**About this exercise:** Within the listing below, determine how many lines hold the word "Left". Give the number with no commentary.

**Data supplied:**
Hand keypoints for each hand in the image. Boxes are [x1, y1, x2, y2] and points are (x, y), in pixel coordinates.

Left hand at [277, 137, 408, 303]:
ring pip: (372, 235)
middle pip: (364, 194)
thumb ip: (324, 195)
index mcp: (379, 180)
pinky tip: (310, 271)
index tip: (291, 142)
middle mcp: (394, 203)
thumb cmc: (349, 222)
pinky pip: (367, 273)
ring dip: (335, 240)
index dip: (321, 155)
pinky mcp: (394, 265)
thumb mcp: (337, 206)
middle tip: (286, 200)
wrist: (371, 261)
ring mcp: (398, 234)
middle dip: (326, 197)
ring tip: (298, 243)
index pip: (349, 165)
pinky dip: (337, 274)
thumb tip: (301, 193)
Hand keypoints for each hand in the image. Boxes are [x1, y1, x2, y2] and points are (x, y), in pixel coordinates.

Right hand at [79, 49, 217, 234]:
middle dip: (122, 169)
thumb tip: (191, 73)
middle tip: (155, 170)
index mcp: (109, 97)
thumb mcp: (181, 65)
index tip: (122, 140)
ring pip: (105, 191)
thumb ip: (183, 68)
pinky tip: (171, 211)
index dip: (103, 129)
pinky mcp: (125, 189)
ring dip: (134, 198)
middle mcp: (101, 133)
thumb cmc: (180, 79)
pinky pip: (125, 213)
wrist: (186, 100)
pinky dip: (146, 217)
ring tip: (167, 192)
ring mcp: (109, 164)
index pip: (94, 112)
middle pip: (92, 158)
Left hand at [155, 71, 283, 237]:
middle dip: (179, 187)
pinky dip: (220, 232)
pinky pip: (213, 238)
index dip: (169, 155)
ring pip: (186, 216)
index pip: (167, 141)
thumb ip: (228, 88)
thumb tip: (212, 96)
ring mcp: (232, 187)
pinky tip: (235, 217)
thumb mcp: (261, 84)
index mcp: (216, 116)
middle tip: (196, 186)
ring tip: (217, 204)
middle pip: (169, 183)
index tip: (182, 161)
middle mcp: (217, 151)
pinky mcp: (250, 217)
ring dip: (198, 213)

--

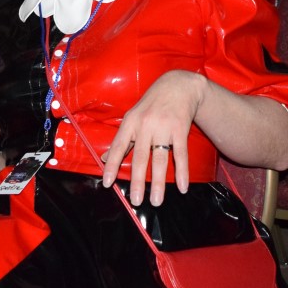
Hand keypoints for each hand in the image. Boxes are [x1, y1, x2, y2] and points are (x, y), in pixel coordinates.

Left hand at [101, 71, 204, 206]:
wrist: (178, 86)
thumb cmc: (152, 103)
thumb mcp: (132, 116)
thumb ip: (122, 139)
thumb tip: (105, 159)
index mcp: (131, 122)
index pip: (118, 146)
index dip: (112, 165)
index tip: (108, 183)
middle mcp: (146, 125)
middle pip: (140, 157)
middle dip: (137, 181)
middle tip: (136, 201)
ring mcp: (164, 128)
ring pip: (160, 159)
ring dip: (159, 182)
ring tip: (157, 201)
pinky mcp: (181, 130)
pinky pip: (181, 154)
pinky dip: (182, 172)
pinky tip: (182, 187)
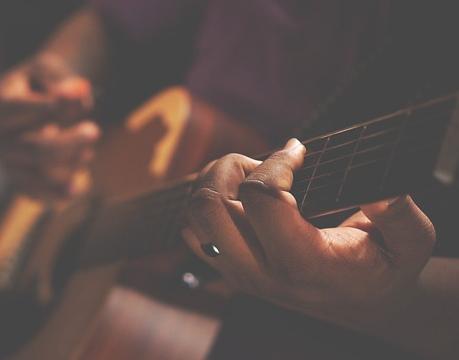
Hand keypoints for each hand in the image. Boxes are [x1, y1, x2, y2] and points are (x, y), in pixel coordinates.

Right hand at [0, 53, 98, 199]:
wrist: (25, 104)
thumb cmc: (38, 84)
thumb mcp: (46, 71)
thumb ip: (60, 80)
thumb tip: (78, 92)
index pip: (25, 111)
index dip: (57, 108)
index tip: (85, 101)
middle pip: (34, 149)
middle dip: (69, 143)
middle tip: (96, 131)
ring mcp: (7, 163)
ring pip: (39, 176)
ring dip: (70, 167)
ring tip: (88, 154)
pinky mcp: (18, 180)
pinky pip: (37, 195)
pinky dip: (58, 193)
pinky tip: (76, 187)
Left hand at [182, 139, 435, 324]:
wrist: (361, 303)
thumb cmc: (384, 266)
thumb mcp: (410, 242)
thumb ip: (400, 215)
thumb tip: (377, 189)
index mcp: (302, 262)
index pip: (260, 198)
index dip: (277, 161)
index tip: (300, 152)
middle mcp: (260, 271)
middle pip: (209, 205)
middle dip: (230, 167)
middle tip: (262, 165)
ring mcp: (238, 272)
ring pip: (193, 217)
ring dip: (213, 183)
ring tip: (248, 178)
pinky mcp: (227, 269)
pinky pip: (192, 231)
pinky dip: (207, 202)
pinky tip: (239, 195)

**Solution for this problem:** 4